• [Task requirements] Your answer should be only the lines below from the one with "134.37235 88.8111 -90))" to the one with "(at 143.89735 88.8111))", repeated exactly, ends included.

──────── Task data

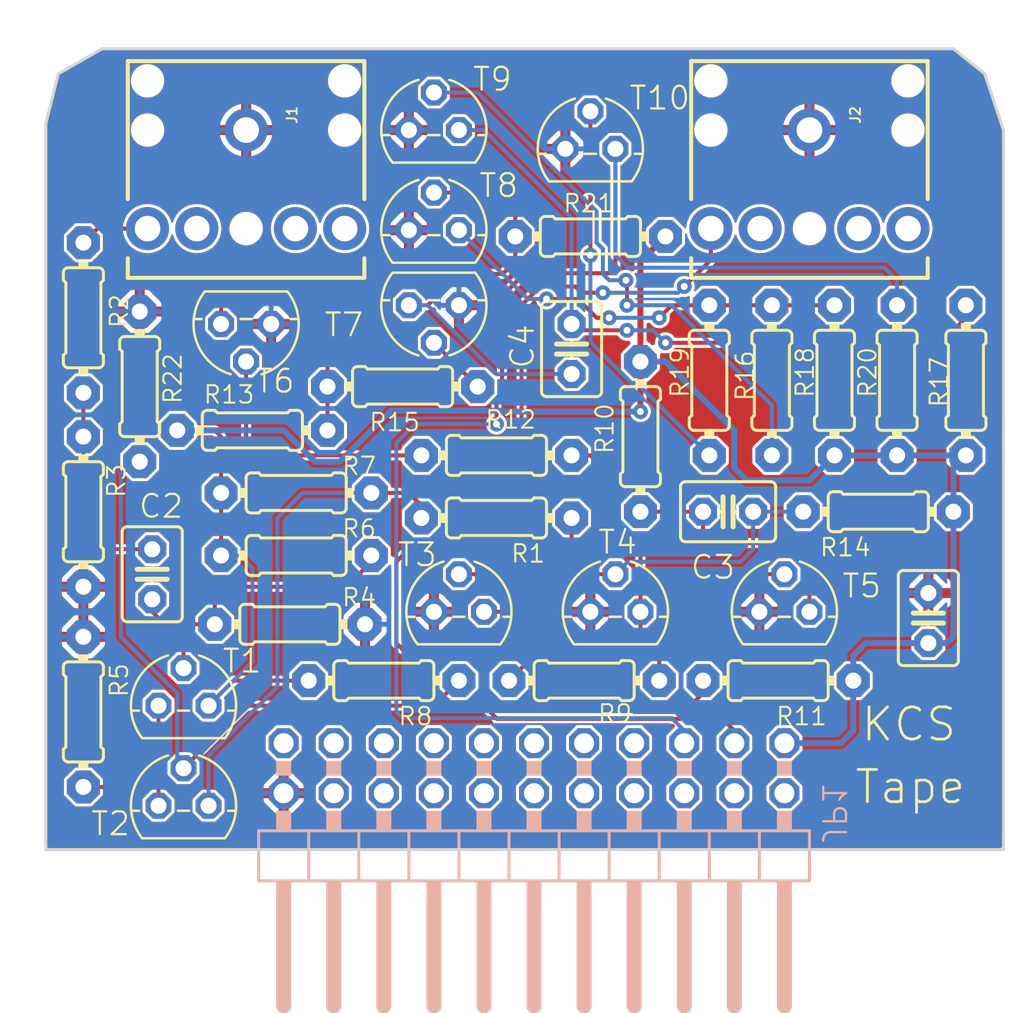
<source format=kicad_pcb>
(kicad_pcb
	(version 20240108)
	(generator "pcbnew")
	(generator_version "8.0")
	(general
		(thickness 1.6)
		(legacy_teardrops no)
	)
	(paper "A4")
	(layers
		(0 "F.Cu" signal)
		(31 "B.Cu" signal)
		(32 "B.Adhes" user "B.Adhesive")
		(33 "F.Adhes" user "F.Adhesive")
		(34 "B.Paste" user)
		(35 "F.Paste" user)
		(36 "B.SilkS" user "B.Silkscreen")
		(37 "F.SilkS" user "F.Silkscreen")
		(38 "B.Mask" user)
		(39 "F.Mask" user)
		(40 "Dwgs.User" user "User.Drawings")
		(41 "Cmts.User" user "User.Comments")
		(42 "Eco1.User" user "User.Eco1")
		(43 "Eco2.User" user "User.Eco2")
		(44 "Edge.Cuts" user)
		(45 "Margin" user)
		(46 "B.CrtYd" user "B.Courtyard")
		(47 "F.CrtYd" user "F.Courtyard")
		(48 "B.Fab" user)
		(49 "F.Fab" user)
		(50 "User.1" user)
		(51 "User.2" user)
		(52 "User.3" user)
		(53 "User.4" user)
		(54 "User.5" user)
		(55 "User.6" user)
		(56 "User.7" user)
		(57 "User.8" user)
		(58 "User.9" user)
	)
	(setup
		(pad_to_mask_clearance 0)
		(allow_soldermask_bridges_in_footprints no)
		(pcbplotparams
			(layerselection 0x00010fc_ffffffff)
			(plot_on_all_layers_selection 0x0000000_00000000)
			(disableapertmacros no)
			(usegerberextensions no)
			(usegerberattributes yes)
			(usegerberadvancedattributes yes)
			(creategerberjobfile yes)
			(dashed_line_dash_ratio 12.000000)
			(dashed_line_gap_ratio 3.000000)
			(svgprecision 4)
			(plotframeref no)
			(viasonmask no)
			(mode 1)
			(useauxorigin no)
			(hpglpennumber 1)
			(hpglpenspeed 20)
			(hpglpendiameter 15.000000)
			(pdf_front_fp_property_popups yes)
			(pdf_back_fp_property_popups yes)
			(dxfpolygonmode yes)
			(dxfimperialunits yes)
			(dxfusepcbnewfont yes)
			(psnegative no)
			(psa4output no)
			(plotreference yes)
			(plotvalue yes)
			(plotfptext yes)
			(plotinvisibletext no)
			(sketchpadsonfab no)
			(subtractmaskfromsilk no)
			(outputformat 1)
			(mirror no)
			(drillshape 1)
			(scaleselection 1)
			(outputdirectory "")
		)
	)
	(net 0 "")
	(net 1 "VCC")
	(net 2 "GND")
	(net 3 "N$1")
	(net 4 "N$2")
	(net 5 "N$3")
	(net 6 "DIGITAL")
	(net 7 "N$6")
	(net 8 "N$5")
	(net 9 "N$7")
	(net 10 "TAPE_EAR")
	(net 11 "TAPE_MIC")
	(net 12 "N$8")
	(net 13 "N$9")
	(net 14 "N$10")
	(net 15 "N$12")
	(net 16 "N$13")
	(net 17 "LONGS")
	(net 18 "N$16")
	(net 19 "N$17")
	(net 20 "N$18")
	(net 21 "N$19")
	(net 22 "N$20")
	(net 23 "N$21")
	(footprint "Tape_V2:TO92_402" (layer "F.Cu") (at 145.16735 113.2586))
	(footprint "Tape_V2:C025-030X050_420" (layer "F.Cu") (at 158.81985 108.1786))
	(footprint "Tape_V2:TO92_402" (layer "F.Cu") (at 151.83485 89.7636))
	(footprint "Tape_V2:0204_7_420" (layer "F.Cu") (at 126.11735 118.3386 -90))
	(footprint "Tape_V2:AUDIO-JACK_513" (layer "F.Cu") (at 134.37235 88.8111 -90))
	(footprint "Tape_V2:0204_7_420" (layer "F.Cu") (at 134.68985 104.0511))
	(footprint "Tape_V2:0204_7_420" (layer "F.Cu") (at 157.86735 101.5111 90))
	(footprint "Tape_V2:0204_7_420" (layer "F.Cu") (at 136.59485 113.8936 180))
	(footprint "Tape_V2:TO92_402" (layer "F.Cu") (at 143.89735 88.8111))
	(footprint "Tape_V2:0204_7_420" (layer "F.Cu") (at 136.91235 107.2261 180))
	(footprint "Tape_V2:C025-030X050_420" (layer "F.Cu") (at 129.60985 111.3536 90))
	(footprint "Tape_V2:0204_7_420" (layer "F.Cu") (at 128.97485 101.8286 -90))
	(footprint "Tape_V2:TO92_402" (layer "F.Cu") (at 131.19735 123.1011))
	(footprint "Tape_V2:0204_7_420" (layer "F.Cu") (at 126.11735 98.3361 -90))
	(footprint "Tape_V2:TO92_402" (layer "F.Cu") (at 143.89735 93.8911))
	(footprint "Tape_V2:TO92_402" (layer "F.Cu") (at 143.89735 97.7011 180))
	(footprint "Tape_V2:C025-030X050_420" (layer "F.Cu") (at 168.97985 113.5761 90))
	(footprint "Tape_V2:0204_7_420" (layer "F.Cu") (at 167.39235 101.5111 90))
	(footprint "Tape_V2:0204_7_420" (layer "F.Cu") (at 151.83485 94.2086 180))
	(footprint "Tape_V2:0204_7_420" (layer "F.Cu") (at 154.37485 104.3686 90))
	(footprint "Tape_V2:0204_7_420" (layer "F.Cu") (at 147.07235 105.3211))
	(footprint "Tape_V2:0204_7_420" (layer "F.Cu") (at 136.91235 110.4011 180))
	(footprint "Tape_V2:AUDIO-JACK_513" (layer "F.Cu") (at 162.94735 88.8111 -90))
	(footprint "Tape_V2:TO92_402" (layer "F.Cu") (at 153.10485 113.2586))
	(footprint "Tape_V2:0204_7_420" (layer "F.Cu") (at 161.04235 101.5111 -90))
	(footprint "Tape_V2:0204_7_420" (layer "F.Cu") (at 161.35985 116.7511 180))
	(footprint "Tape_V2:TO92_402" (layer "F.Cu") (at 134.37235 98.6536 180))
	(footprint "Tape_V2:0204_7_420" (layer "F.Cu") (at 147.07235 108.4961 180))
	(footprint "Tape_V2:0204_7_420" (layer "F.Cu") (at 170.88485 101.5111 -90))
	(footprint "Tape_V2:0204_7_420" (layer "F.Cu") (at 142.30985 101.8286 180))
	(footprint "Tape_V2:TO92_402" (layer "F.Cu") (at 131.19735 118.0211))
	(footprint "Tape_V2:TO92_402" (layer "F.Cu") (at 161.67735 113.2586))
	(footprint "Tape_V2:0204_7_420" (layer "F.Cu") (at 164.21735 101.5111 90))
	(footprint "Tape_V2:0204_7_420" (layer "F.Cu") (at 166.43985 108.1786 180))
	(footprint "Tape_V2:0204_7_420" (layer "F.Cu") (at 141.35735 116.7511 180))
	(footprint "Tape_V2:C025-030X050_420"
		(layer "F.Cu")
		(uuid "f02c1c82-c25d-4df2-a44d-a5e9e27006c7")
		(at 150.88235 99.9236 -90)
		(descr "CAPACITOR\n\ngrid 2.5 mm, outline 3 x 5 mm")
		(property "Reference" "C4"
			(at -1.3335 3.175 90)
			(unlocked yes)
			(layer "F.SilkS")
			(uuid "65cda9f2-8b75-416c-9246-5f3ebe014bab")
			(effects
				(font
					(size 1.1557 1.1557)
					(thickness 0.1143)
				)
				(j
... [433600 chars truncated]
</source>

────────────────
──────── Task data

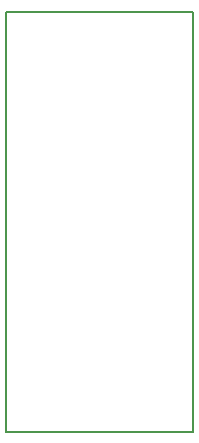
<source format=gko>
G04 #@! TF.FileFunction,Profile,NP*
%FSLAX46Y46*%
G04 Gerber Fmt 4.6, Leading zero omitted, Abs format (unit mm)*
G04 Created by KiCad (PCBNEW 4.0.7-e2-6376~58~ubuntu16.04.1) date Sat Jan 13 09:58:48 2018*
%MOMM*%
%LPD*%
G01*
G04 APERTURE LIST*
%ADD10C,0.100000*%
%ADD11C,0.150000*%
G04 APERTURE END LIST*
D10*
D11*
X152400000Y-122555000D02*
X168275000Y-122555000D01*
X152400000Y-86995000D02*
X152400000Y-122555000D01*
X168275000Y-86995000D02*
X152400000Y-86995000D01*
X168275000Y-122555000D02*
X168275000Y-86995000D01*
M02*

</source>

────────────────

• [Solution]
	(footprint "Tape_V2:AUDIO-JACK_513" (layer "F.Cu") (at 134.37235 88.8111 -90))
	(footprint "Tape_V2:0204_7_420" (layer "F.Cu") (at 134.68985 104.0511))
	(footprint "Tape_V2:0204_7_420" (layer "F.Cu") (at 157.86735 101.5111 90))
	(footprint "Tape_V2:0204_7_420" (layer "F.Cu") (at 136.59485 113.8936 180))
	(footprint "Tape_V2:TO92_402" (layer "F.Cu") (at 143.89735 88.8111))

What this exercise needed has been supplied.